WASHINGTON -- New jobless claims fell more than expected last week, but continuing claims set a record for the eighth straight week and few economists expect the labor market to improve anytime soon.

Meanwhile, the Conference Board's index of leading economic indicators fell 0.4% in February, but that was less of a drop[ than expected.

The Labor Department said Thursday that initial requests for unemployment insurance dropped to a seasonally adjusted 646,000 from the previous week's revised figure of 658,000. That was better than analysts' expectations.

But continuing claims jumped 185,000 to a seasonally adjusted 5.47 million, another record high and more than the roughly 5.33 million that economists expected.

The four-week average of claims rose to 654,750, the highest since October 1982, when the economy was emerging from a steep recession, though the labor force has grown about half since then.

The job market has been hammered as employers, squeezed by reductions in consumer and business spending, cut their work forces. The unemployment rate reached 8.1% last month, the highest in more than 25 years. Many economists expect the rate could reach 10% by the end of this year.

The Federal Reserve said Wednesday it will pump $1.2 trillion into the economy in an effort to lower rates on mortgages and other consumer debt and loosen credit. To do so, the Fed will spend up to $300 billion to buy long-term government bonds and an additional $750 billion in mortgage-backed securities guaranteed by Fannie Mae and Freddie Mac.
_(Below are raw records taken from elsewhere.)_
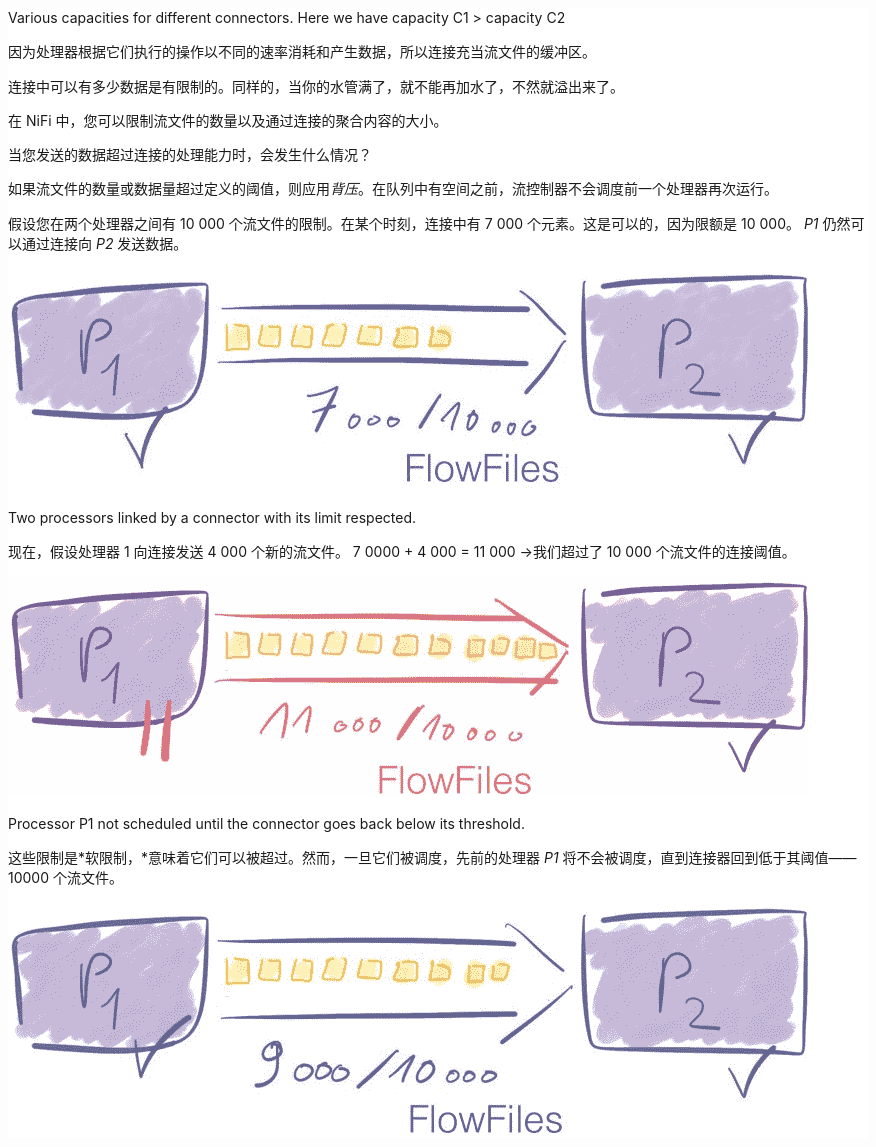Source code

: Various capacities for different connectors. Here we have capacity C1 > capacity C2

因为处理器根据它们执行的操作以不同的速率消耗和产生数据，所以连接充当流文件的缓冲区。

连接中可以有多少数据是有限制的。同样的，当你的水管满了，就不能再加水了，不然就溢出来了。

在 NiFi 中，您可以限制流文件的数量以及通过连接的聚合内容的大小。

当您发送的数据超过连接的处理能力时，会发生什么情况？

如果流文件的数量或数据量超过定义的阈值，则应用*背压*。在队列中有空间之前，流控制器不会调度前一个处理器再次运行。

假设您在两个处理器之间有 10 000 个流文件的限制。在某个时刻，连接中有 7 000 个元素。这是可以的，因为限额是 10 000。 *P1* 仍然可以通过连接向 *P2* 发送数据。

![ZpaLFmUmNG2L16aBV7Kjk9ADhs8CCBc39Fzr](img/26549c8fb5d7e136781024b84a3847f0.png)

Two processors linked by a connector with its limit respected.

现在，假设处理器 1 向连接发送 4 000 个新的流文件。
7 0000 + 4 000 = 11 000 →我们超过了 10 000 个流文件的连接阈值。

![wucrVEx2N8vgxf8e9Ss9gzR3C1PcOvo9uVDN](img/38c3a42e0b75eade3067f3e5d688d5dd.png)

Processor P1 not scheduled until the connector goes back below its threshold.

这些限制是*软限制，*意味着它们可以被超过。然而，一旦它们被调度，先前的处理器 *P1* 将不会被调度，直到连接器回到低于其阈值——10000 个流文件。

![KKOd45PcA8yEav1p593VDtzf2MCX5Fc8g2pG](img/80cdfc3f63d8fab97712b5fd739a0097.png)

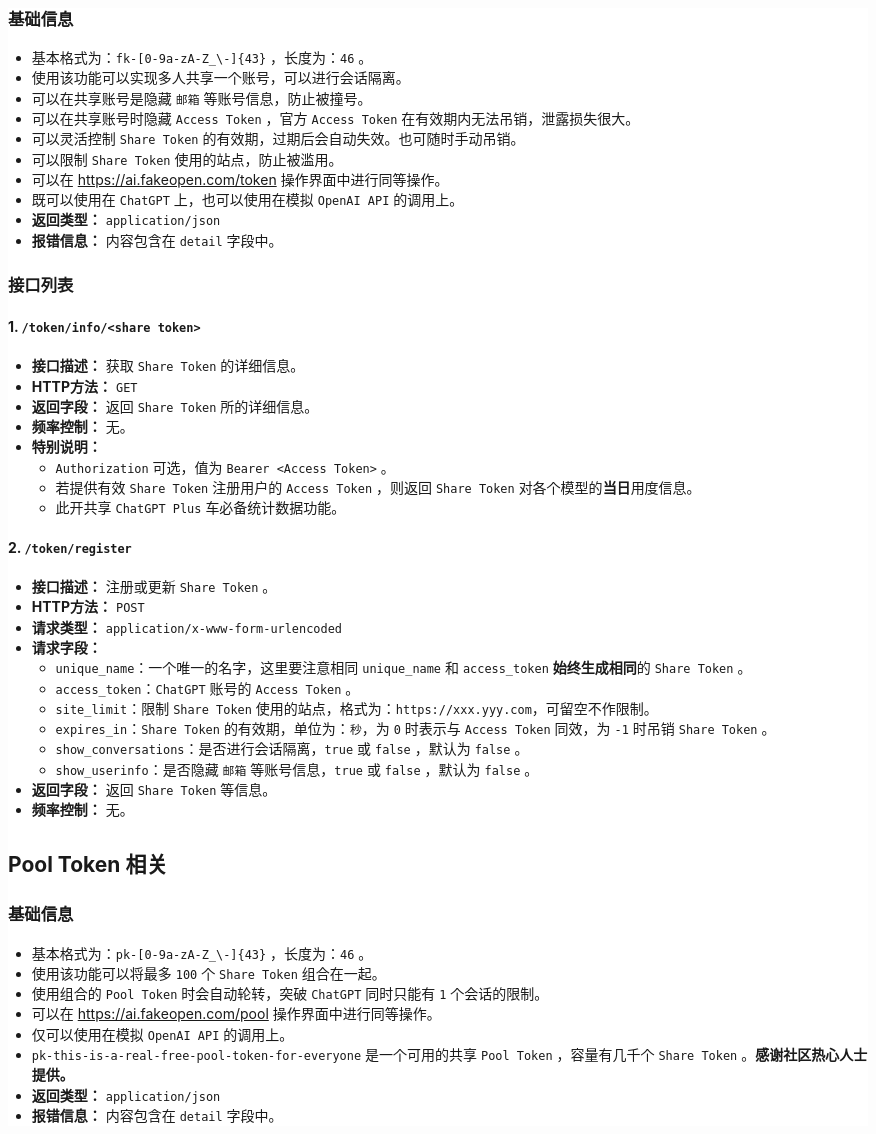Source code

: ### 基础信息
* 基本格式为：`fk-[0-9a-zA-Z_\-]{43}` ，长度为：`46` 。
* 使用该功能可以实现多人共享一个账号，可以进行会话隔离。
* 可以在共享账号是隐藏 `邮箱` 等账号信息，防止被撞号。
* 可以在共享账号时隐藏 `Access Token` ，官方 `Access Token` 在有效期内无法吊销，泄露损失很大。
* 可以灵活控制 `Share Token` 的有效期，过期后会自动失效。也可随时手动吊销。
* 可以限制 `Share Token` 使用的站点，防止被滥用。
* 可以在 https://ai.fakeopen.com/token 操作界面中进行同等操作。
* 既可以使用在 `ChatGPT` 上，也可以使用在模拟 `OpenAI API` 的调用上。
* **返回类型：** `application/json`
* **报错信息：** 内容包含在 `detail` 字段中。

### 接口列表

#### 1. `/token/info/<share token>`
* **接口描述：** 获取 `Share Token` 的详细信息。
* **HTTP方法：** `GET`
* **返回字段：** 返回 `Share Token` 所的详细信息。
* **频率控制：** 无。
* **特别说明：**
    * `Authorization` 可选，值为 `Bearer <Access Token>` 。
    * 若提供有效 `Share Token` 注册用户的 `Access Token` ，则返回 `Share Token` 对各个模型的**当日**用度信息。
    * 此开共享 `ChatGPT Plus` 车必备统计数据功能。
 
#### 2. `/token/register`
* **接口描述：** 注册或更新 `Share Token` 。
* **HTTP方法：** `POST`
* **请求类型：** `application/x-www-form-urlencoded`
* **请求字段：** 
    * `unique_name`：一个唯一的名字，这里要注意相同 `unique_name` 和 `access_token` **始终生成相同**的 `Share Token` 。
    * `access_token`：`ChatGPT` 账号的 `Access Token` 。
    * `site_limit`：限制 `Share Token` 使用的站点，格式为：`https://xxx.yyy.com`，可留空不作限制。
    * `expires_in`：`Share Token` 的有效期，单位为：`秒`，为 `0` 时表示与 `Access Token` 同效，为 `-1` 时吊销 `Share Token` 。
    * `show_conversations`：是否进行会话隔离，`true` 或 `false` ，默认为 `false` 。
    * `show_userinfo`：是否隐藏 `邮箱` 等账号信息，`true` 或 `false` ，默认为 `false` 。
* **返回字段：** 返回 `Share Token` 等信息。
* **频率控制：** 无。

## Pool Token 相关

### 基础信息
* 基本格式为：`pk-[0-9a-zA-Z_\-]{43}` ，长度为：`46` 。
* 使用该功能可以将最多 `100` 个 `Share Token` 组合在一起。
* 使用组合的 `Pool Token` 时会自动轮转，突破 `ChatGPT` 同时只能有 `1` 个会话的限制。
* 可以在 https://ai.fakeopen.com/pool 操作界面中进行同等操作。
* 仅可以使用在模拟 `OpenAI API` 的调用上。
* `pk-this-is-a-real-free-pool-token-for-everyone` 是一个可用的共享 `Pool Token` ，容量有几千个 `Share Token` 。**感谢社区热心人士提供。**
* **返回类型：** `application/json`
* **报错信息：** 内容包含在 `detail` 字段中。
As a proportion of the workforce, the number of Americans on the jobless benefit rolls is the highest since June 1983. The 5.47 million continuing claims also were up substantially from a year ago, when only about 2.85 million people were continuing to receive unemployment checks.

The increase in continuing claims is an indication that many newly laid-off workers are having difficulty finding jobs.

And even that number is deceptively low: an additional 1.5 million people were receiving benefits under an extended unemployment compensation program approved by Congress last year. That tally was as of Feb. 28, the latest data available.